Best Regards, Phil
From: For users of askSam: A Free-form Information Manager
[mailto:[log in to unmask]] On Behalf Of Phil Schnyder
Sent: Wednesday, February 12, 2003 5:02 PM
To: [log in to unmask]
Subject: Re: Betr.: failed import of pdf file
TextPipe only works during import (and only on Text and HTML files). But it
does have pre-set functions to remove blank lines, remove spaces at the
beginning of lines, remove HTML tags, etc.
So although you can create filters for specific types of files, there are
also generic functions that will work on any type of file.
Hope this helps.
Perry, FL (The Silicon Swamp)
askSam: Turn Information into Searchable Databases
Try it at: http://www.askSam.com
On Wed, 12 Feb 2003 10:46:05 -0800, Bonnie Britt wrote:
>This is a characteristic of PDF files, and there's no obvious way
>to "make it pretty" in askSam or any other software outside of
>its native PDF format without wasting amazing amounts of time. If
>it is a text-based PDF (and not a graphic) I import the PDF file,
>warts and all, into askSam, then link to the original on the hard
>drive as a backup. I don't bother to clean up the pdf import
>since the text is there only to be searched. If and when it does
>come up of interest in a search, then it makes sense to look at
>the original for context, tables and images. If you wanted to
>clean it up a bit to save space etc., you could search through
>that imported document with ^p^p^p and replace that with ^p^p to
>eliminate some excess blank lines. That takes only a second.

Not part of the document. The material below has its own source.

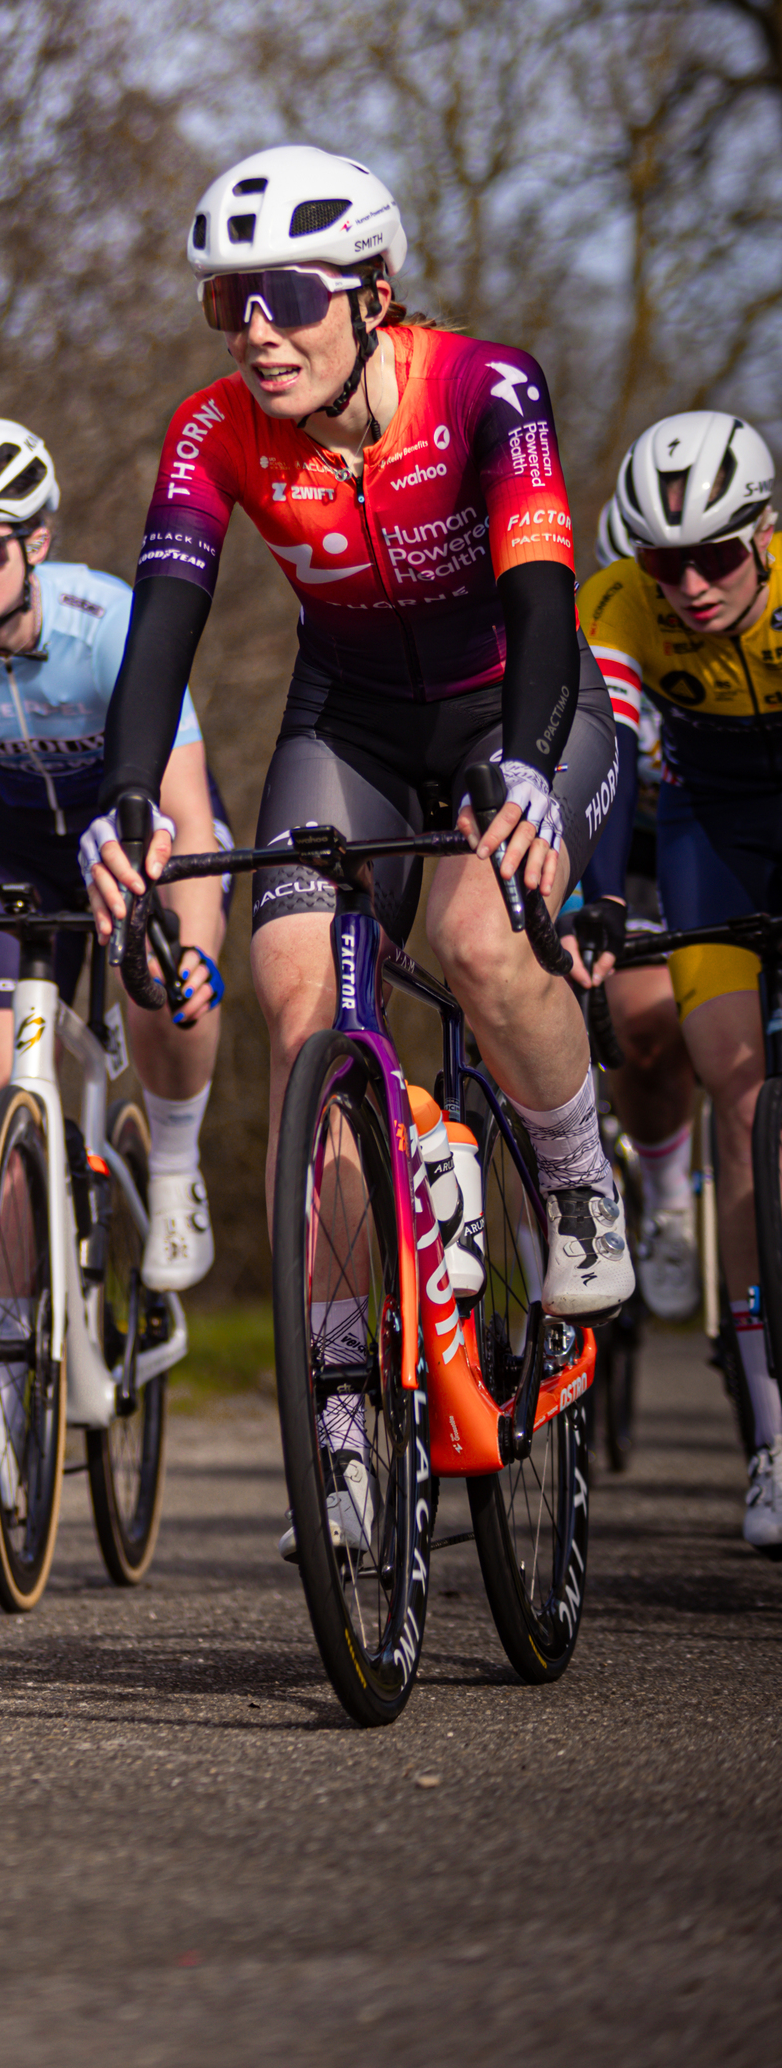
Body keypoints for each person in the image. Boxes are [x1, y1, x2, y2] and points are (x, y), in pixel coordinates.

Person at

>Is anyone using the new Textpipe thingie, and if so, does it save time when
>cleanup is desirable? Is it useful only when importing documents formatted
>in the same manner? Or, does it require new sets of instructions for new
>of documents formatted every which way?
>From: "Frank Thomas" <[log in to unmask]>
>| But there is a nother reason that made me hesitate to import pdf-files:
>| You need to post-treat the text quite a lot as there are numerous empty
>| lines, change of character size or style etc. And of course the
>| question of tables and of images.